そんなこんなで起床時間はかれこれ30時間越え。ホテルに帰って気を失うように眠る。
『Bagnara』の日本のショールーム開設に関する打ち合わせと工房・会社視察のため今日(11/8)から11/15日までボローニャへ行って来ます。携帯電話は多分通じます(番号は日本と同じ)が、受信側にもかなりの料金がかかってしまうため、すみませんがご連絡は緊急時のみ、手短にお願いします。メールは日程前半ならホテルで送受信できるかもしれません。ブログの更新をしてる余裕はおそらく無いと思います。
ところでボローニャってどんな街なんでしょうか。中田英寿選手はもう居ないんですよね。海外は10年以上前に行った切りで英語もイタリア語も全くダメなチビっこがふらふらしてても平気でしょうか。フランスの暴動が近隣諸国にも波及しているみたいですがイタリアは大丈夫なんでしょうか。

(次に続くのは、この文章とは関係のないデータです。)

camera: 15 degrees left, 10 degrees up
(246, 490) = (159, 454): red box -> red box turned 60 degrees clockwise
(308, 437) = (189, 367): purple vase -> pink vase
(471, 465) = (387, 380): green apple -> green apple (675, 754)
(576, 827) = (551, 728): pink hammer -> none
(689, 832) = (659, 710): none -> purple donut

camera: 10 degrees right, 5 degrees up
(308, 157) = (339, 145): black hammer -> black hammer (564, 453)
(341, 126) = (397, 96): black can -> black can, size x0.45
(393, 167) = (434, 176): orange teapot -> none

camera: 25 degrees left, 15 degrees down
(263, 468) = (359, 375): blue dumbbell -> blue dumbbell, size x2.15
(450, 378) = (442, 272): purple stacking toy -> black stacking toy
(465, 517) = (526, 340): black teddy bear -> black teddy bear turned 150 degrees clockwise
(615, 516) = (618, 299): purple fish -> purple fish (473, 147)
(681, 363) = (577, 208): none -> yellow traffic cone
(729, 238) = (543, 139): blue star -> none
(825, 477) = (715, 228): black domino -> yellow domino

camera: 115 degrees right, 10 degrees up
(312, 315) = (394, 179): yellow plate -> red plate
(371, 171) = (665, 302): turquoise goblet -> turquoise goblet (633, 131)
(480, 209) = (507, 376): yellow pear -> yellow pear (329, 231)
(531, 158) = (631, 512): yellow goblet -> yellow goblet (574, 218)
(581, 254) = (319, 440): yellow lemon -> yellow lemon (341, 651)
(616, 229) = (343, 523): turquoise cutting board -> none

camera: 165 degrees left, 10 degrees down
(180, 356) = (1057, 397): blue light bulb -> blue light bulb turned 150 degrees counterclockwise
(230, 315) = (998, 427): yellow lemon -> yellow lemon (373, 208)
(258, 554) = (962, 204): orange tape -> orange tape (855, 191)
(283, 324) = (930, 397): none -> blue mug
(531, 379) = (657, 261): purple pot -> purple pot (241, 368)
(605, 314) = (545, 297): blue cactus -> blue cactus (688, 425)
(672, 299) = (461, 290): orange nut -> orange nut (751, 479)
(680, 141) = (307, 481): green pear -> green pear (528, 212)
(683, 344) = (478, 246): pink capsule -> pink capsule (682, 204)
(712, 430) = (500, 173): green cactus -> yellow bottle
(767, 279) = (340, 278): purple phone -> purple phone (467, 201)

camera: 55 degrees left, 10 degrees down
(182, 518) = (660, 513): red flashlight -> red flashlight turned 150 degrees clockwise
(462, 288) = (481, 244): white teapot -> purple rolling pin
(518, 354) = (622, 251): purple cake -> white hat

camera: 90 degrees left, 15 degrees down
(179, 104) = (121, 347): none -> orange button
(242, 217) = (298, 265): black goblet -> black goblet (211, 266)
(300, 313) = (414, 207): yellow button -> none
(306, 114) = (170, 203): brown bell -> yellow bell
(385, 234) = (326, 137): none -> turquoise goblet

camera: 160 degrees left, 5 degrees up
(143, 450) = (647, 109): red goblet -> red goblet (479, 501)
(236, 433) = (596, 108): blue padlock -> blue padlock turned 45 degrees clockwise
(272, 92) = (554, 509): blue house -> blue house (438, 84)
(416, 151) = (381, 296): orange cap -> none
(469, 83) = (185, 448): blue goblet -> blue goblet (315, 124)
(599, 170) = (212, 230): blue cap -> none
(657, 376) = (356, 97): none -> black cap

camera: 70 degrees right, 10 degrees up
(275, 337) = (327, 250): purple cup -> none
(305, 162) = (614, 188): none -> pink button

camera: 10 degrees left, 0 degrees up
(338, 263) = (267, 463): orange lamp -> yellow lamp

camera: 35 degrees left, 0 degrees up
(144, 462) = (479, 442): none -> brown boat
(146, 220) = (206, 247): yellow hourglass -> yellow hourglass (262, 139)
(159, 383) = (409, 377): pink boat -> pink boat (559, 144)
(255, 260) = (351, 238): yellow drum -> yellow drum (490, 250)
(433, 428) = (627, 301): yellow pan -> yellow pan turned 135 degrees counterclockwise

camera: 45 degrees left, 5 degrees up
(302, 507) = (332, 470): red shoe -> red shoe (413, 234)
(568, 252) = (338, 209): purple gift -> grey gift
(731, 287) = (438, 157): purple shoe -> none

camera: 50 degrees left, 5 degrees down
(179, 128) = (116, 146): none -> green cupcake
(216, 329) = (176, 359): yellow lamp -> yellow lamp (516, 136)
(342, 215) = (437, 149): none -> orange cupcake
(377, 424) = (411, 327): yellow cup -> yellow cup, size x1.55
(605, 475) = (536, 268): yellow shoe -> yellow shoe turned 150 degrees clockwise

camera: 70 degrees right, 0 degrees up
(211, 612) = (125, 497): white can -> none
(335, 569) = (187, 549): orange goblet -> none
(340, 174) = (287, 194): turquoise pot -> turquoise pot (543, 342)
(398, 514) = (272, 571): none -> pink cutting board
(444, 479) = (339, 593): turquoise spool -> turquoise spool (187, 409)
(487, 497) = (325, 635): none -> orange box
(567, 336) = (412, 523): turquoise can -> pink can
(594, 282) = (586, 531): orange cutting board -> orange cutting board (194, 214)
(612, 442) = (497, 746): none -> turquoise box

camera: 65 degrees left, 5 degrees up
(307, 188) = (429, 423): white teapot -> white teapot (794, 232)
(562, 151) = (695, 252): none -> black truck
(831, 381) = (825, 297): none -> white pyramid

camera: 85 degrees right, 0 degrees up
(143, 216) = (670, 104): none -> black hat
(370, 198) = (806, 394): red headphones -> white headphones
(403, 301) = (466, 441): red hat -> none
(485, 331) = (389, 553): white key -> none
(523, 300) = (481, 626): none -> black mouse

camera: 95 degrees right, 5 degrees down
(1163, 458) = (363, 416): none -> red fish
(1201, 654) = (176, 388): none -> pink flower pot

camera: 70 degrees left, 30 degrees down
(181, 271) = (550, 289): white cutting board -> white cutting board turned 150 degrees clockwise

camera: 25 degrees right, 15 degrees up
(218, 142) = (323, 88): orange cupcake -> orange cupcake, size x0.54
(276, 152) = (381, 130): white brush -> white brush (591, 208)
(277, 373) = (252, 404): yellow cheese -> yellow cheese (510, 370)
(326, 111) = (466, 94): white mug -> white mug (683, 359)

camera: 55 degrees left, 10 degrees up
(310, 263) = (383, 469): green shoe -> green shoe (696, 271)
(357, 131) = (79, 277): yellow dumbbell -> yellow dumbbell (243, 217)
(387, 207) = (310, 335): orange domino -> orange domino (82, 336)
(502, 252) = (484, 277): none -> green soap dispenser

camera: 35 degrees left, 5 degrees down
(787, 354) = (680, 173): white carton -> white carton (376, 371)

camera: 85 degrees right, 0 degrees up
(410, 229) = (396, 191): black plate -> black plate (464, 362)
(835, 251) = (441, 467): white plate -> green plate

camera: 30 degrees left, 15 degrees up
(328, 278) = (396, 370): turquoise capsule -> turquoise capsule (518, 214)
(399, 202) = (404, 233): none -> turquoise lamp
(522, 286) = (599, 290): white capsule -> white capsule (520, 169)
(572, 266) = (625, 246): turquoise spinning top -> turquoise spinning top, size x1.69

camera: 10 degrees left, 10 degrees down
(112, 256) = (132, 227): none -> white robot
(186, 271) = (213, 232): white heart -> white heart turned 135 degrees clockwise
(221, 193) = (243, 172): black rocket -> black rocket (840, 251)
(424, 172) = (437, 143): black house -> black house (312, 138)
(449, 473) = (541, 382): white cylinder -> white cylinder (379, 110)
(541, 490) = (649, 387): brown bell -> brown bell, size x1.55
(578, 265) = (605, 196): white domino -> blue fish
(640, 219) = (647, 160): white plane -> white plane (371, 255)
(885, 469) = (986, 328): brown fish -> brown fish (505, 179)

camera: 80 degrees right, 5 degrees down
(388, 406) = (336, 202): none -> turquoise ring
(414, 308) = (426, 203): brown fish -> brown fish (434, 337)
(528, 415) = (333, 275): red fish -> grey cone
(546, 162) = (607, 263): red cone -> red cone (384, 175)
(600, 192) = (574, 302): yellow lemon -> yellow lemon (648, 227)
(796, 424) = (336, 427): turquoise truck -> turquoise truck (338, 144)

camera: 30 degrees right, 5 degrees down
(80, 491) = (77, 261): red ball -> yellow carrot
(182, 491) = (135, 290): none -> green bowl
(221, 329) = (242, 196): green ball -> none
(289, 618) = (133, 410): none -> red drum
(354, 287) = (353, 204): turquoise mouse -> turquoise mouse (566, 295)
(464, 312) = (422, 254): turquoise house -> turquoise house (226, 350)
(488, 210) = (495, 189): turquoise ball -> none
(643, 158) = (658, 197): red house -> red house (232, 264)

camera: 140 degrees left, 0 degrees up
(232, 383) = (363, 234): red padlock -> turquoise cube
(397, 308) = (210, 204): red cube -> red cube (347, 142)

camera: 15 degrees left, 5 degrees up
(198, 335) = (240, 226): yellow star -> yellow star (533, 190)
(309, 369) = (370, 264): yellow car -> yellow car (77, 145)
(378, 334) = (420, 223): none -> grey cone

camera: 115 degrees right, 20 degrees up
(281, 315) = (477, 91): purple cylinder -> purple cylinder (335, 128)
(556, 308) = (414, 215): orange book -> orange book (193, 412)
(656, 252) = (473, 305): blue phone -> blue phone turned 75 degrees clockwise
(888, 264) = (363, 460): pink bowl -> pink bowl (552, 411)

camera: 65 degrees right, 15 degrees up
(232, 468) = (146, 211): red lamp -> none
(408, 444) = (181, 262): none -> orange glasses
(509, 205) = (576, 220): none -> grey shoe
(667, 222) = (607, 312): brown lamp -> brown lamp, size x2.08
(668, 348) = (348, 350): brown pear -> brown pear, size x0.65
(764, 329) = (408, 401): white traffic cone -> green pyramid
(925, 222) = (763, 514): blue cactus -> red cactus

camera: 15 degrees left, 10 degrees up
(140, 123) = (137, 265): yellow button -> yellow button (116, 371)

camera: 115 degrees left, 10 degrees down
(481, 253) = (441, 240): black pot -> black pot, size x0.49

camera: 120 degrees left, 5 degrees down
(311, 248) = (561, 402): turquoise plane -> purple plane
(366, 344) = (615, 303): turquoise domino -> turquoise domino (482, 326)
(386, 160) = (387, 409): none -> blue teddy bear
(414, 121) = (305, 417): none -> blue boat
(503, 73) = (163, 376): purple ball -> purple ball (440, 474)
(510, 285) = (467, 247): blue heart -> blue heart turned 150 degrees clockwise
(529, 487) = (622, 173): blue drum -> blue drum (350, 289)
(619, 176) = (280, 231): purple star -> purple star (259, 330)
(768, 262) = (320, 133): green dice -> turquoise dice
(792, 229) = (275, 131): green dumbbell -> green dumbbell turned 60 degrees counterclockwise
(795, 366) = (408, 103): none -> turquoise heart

いろいろ不安だらけですが、皆様、諸々何卒よろしくお願い申し上げます。
11/1。遅れに遅れていた木工事がB1Fからようやくスタート。
写真手前はRC梁に設備配管用の貫通穴を空ける職人さん。カッコいいです。
大工さんは15:00の休憩中。
10/25。遅れていたサッシの取付け工事がようやくはじまっていた。
結局コストダウンのため高級なサッシは使用せず、普通のアルミサッシ(グレーメタリック)に。仕様については妥協した訳だが、各フロアの庭やデッキに面した開口部のサイズとデザインは死守することができた。実際に取付けられた様子を見ると図面から想像していた以上のダイナミックさ。これは相当に開放感のある建物に仕上がりそうだ。
外構の型枠工事は依然進行中。コンクリートを流し込むための足場が3F天井辺りの高さに仮構されていた。
上の写真左は型枠の内部を見上げたところ。建物本体の内部では設備配管工事が追い込み中。温水・冷水配管が床スラブ上に鮮やかなオレンジとブルーのラインを描く(上の写真右)。